The blanket flight ban last time infuriated the airlines, so this time the airlines themselves are largely deciding whether or not to continue flying, based on their own assessment of the airborne contamination.
The hope is that the new approach will greatly reduce the number of flights that have to be cancelled.
About 500 flights were cancelled in northwestern Europe on Tuesday, with Scotland, Northern Ireland and northern England especially badly hit. On Wednesday it was Germany suffering the worst disruption. But airports are getting back to normal now.
In April the EU carried out a large-scale exercise to test the EACCC's response to another ash crisis. It was based on an eruption of Grimsvotn - just weeks before it happened for real.
Who is advising the airlines and governments about the ash?
The UK Meteorological Office and its Volcanic Ash Advisory Centre (VAAC) are providing data on the progress of the cloud.
So far the UK has been worst hit, but disruption has now spread to Germany, where Bremen and Hamburg airports closed early on Wednesday.
The airspace over Belgium, the Netherlands, Luxembourg and northwestern Germany is now being monitored by a Dutch control centre in Maastricht, called MUAC.
Berlin's airports are due to shut down later, but VAAC says the cloud is likely to dissipate as the volcano's eruption subsides.
What problems remain for Europe's aviation in such crises?
The European Commission says it is proving very hard to establish a safety threshold for volcanic ash. In each eruption the composition of the ash differs, and the weather also affects the degree of risk.
Later this year the European Aviation Safety Agency (EASA) will issue proposals calling for engine manufacturers to provide detailed data on the risk posed by different types of volcanic ash. That will be a big help to airlines when assessing the flight risk during an eruption, the Commission says.

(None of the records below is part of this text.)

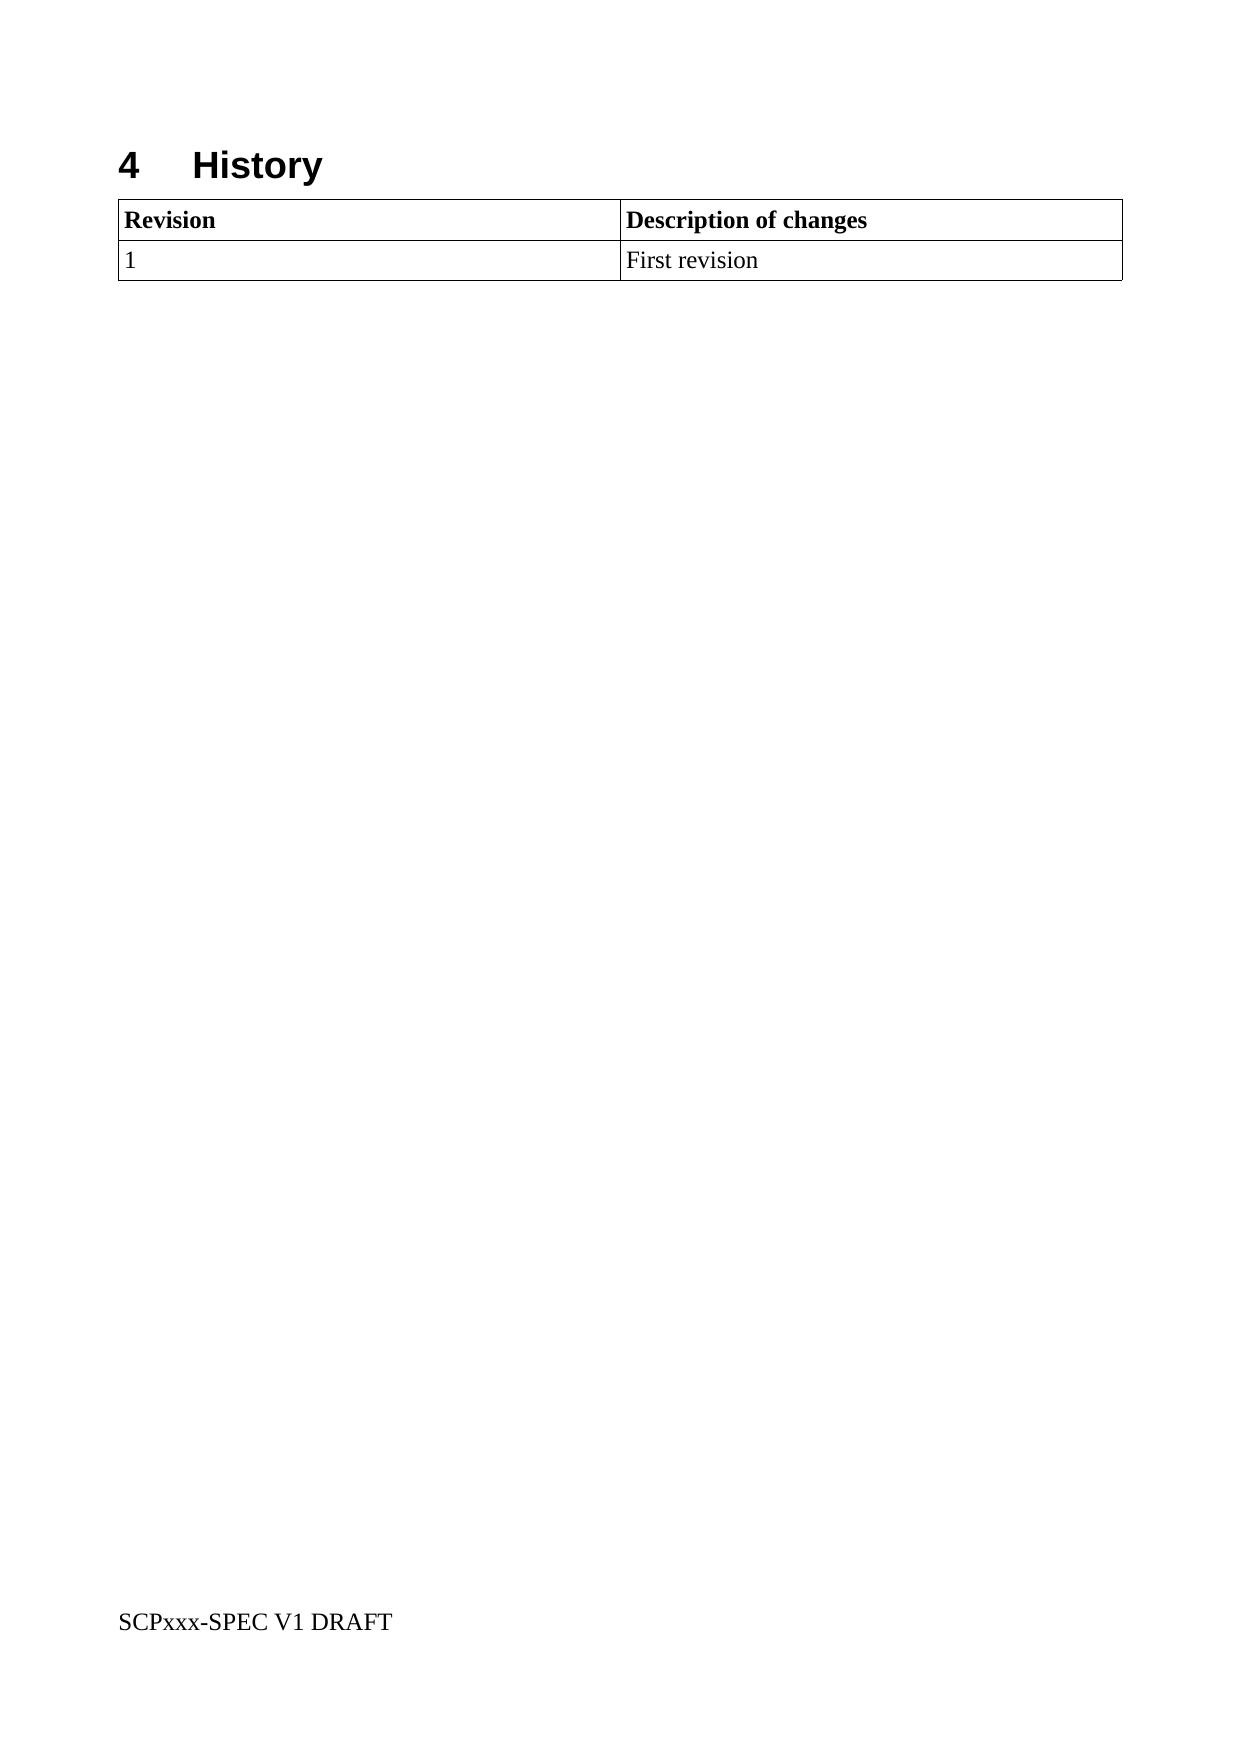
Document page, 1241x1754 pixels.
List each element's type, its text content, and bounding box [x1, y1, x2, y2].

table_cell First revision [621, 241, 1122, 280]
table_cell 1 [119, 241, 620, 280]
table_header Revision [119, 200, 620, 239]
table_header Description of changes [621, 200, 1122, 239]
subtitle History [118, 143, 1122, 187]
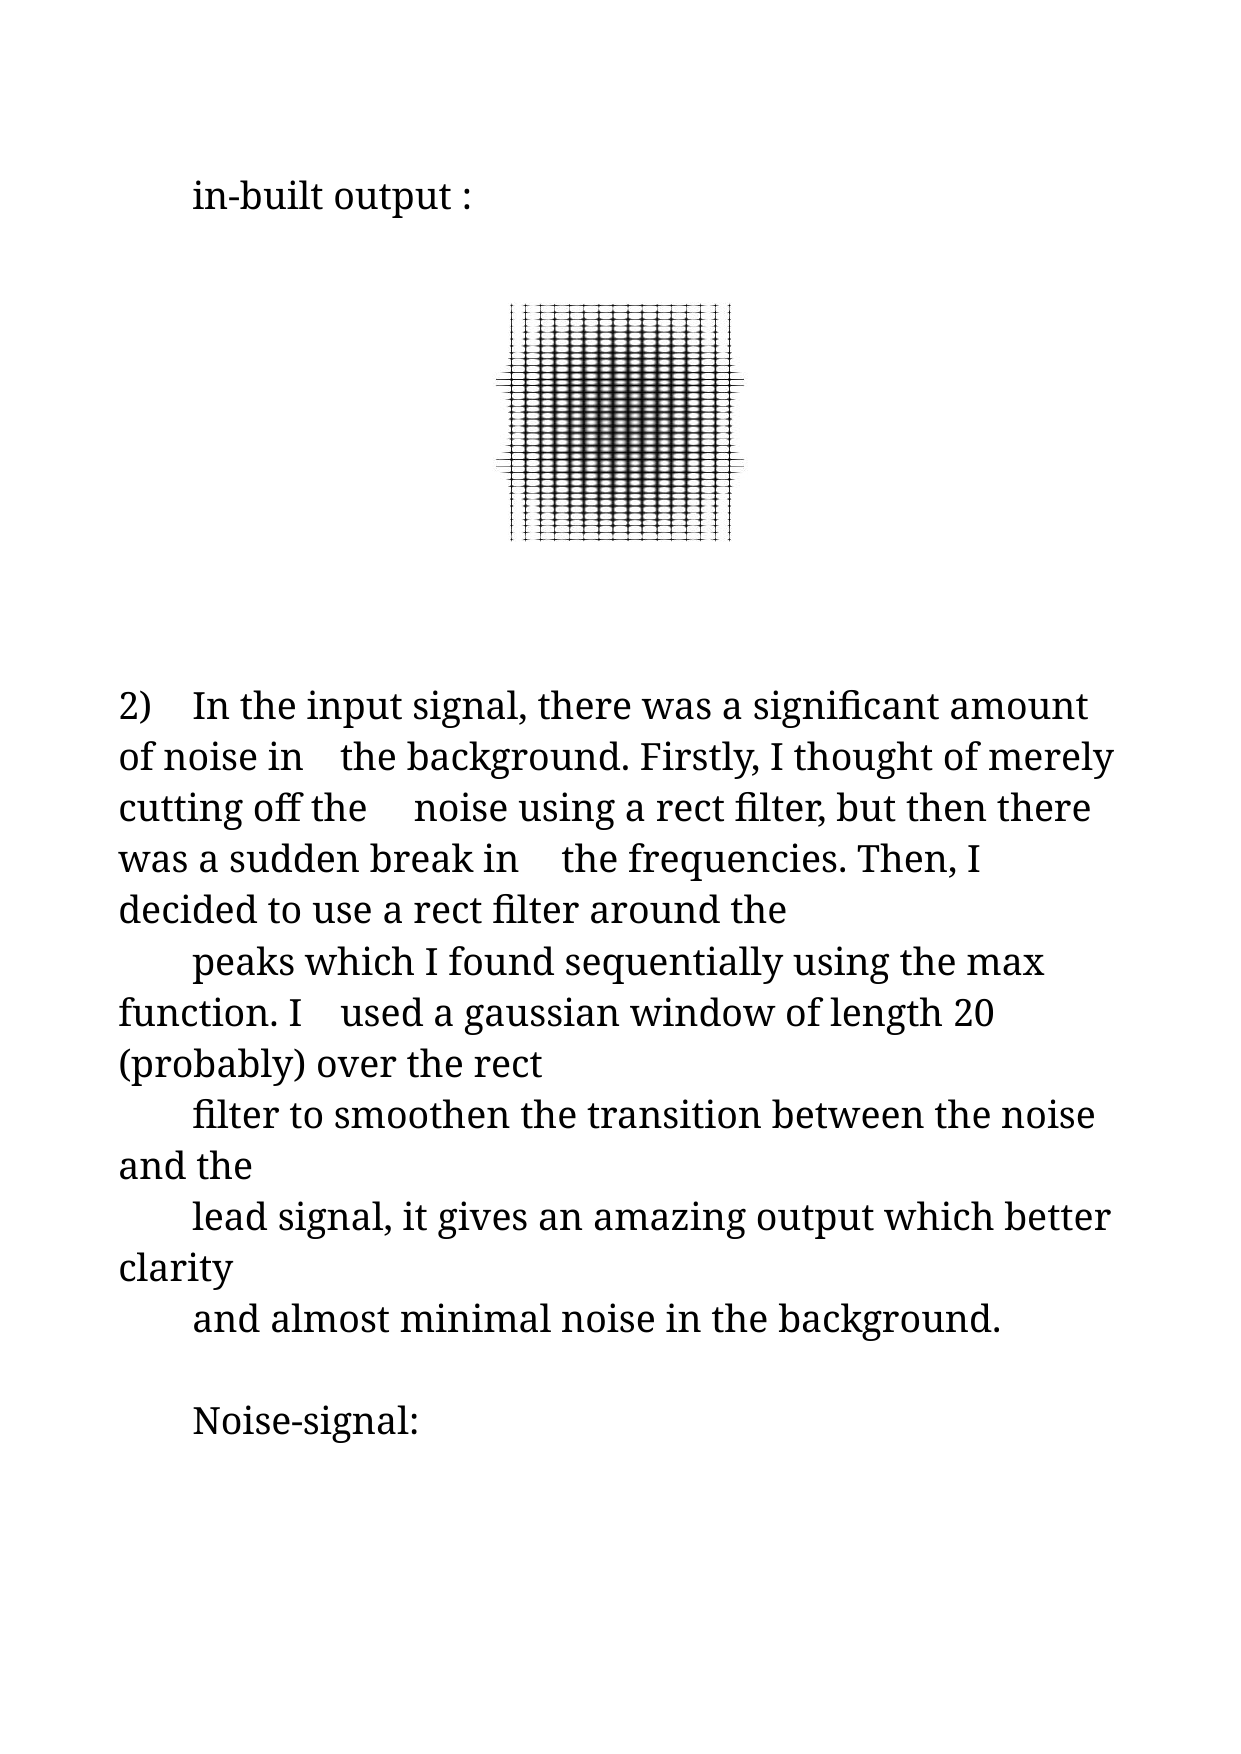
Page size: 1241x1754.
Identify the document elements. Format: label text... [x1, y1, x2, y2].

text peaks which I found sequentially using the max function. I used a gaussian window of length 20 (probably) over the rect [118, 935, 1122, 1088]
text lead signal, it gives an amazing output which better clarity [118, 1190, 1122, 1292]
text Noise-signal: [118, 1394, 1122, 1445]
text in-built output : [118, 169, 1122, 220]
text and almost minimal noise in the background. [118, 1292, 1122, 1343]
picture [407, 271, 834, 606]
text 2) In the input signal, there was a significant amount of noise in the background. Firstly, I thought of merely cutting off the noise using a rect filter, but then there was a sudden break in the frequencies. Then, I decided to use a rect filter around the [118, 679, 1122, 935]
text filter to smoothen the transition between the noise and the [118, 1088, 1122, 1190]
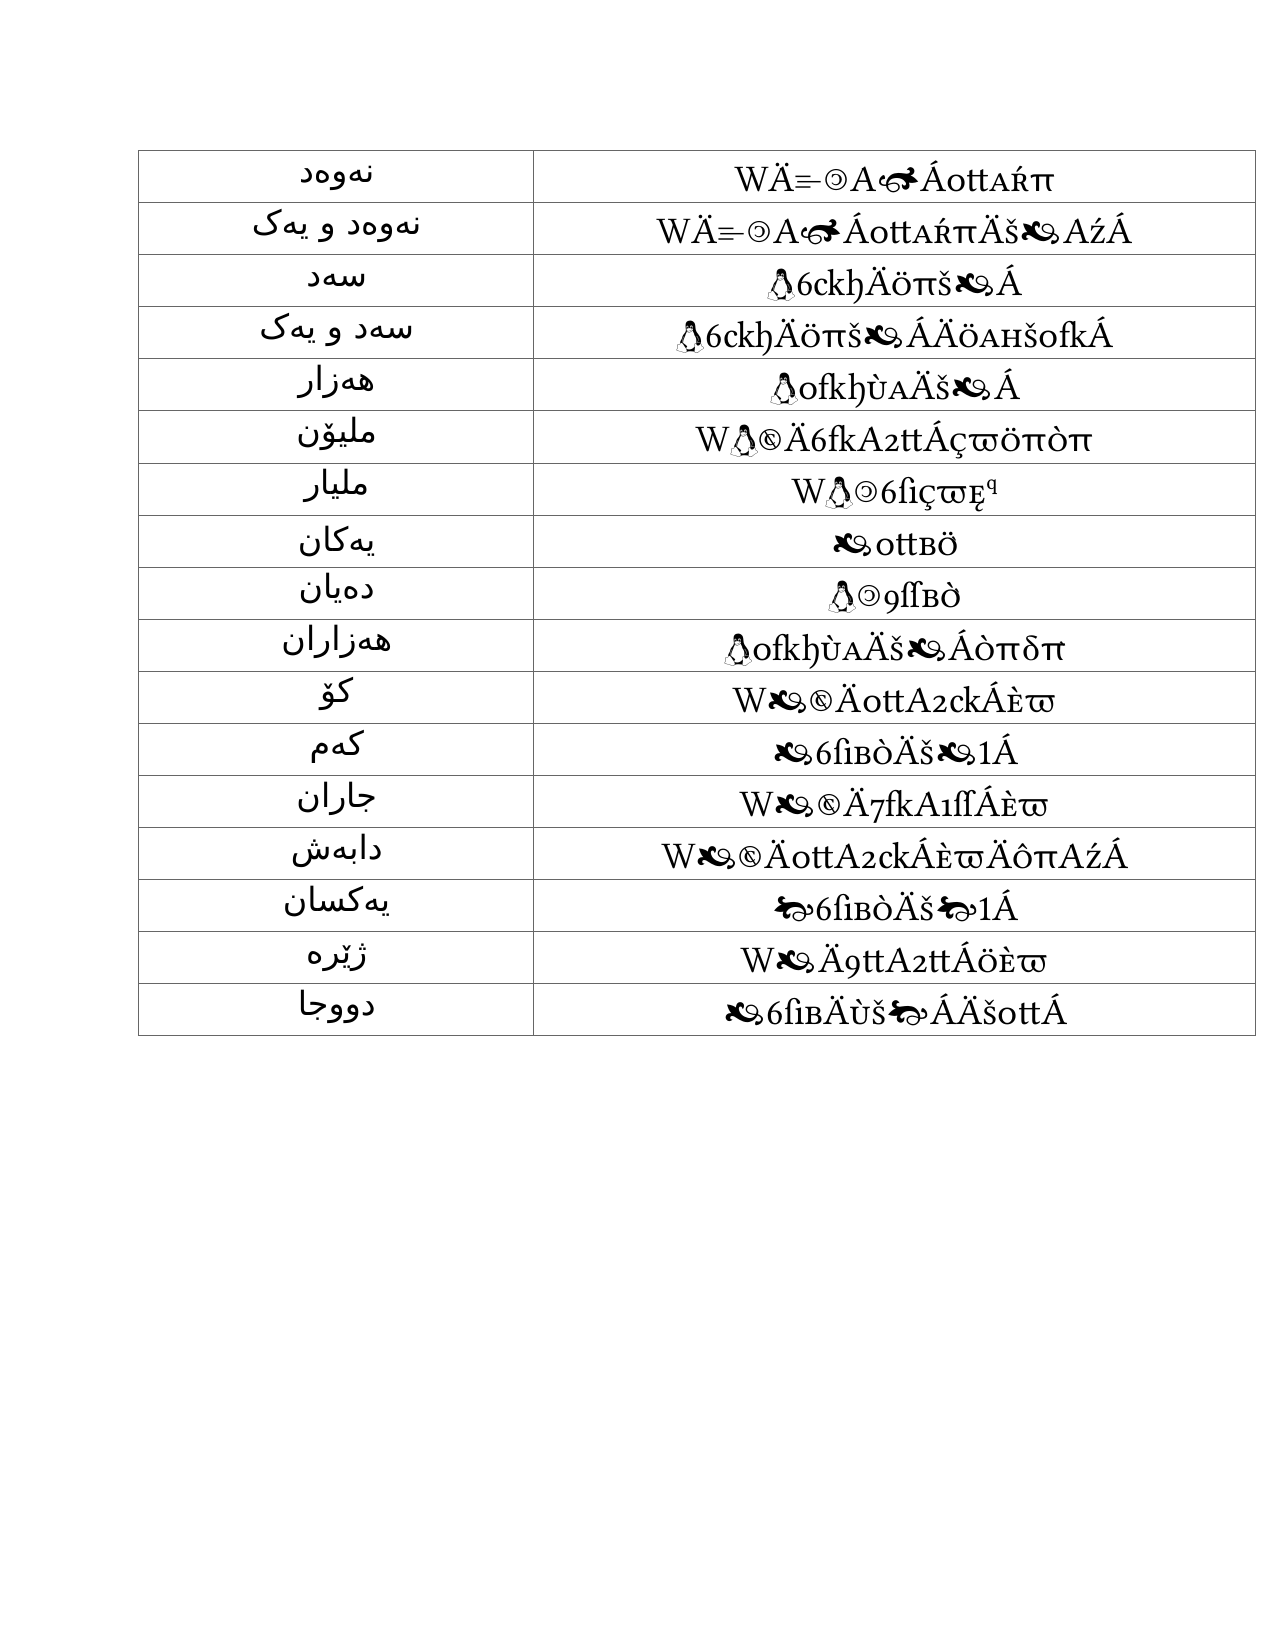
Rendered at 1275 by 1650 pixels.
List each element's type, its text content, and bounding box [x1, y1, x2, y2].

table_cell نەوەد [139, 151, 533, 202]
table_cell ملیۆن [139, 411, 533, 462]
table_cell هەزار [139, 359, 533, 410]
table_cell  [534, 984, 1255, 1035]
table_cell سەد [139, 255, 533, 306]
table_cell  [534, 776, 1255, 827]
table_cell ملیار [139, 464, 533, 514]
table_cell  [534, 203, 1255, 254]
table_cell دووجا [139, 984, 533, 1035]
table_cell  [534, 464, 1255, 514]
table_cell سەد و یەک [139, 307, 533, 358]
table_cell  [534, 516, 1255, 567]
table_cell  [534, 411, 1255, 462]
table_cell  [534, 568, 1255, 619]
table_cell دابەش [139, 828, 533, 879]
table_cell  [534, 880, 1255, 931]
table_cell هەزاران [139, 620, 533, 671]
table_cell دەیان [139, 568, 533, 619]
table_cell  [534, 932, 1255, 983]
table_cell  [534, 307, 1255, 358]
table_cell یەکان [139, 516, 533, 567]
table_cell  [534, 255, 1255, 306]
table_cell  [534, 672, 1255, 723]
table_cell  [534, 359, 1255, 410]
table_cell  [534, 724, 1255, 775]
table_cell کۆ [139, 672, 533, 723]
table_cell جاران [139, 776, 533, 827]
table_cell کەم [139, 724, 533, 775]
table_cell  [534, 151, 1255, 202]
table_cell  [534, 828, 1255, 879]
table_cell ژێرە [139, 932, 533, 983]
table_cell یەکسان [139, 880, 533, 931]
table_cell  [534, 620, 1255, 671]
table_cell نەوەد و یەک [139, 203, 533, 254]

Iceland and the VAAC now have more advanced equipment to measure volcanic ash and model its likely distribution and concentration.
The EU is still a patchwork of 27 different national air traffic zones, each able to impose flying bans.
But the Commission is now developing a new integrated structure for air traffic management. Nine Functional Airspace Blocks (FABs) will replace the existing 27 areas. This is part of the revised blueprint called Single European Sky II (SES II).
The deadline for all nine FABs to be up and running is 4 December 2012. Three are already operational, including the UK/Ireland FAB.
Under the EU plan, an air traffic network manager will co-ordinate Europe's air traffic resources daily - but without taking over from the national air traffic controllers.
The network manager will deal with route design, traffic flows and technical tasks, such as allocating transponder codes and aeronautical frequencies, which are done for every flight.
The aim is to avoid the communication delays and confusion over data seen in the 2010 ash crisis.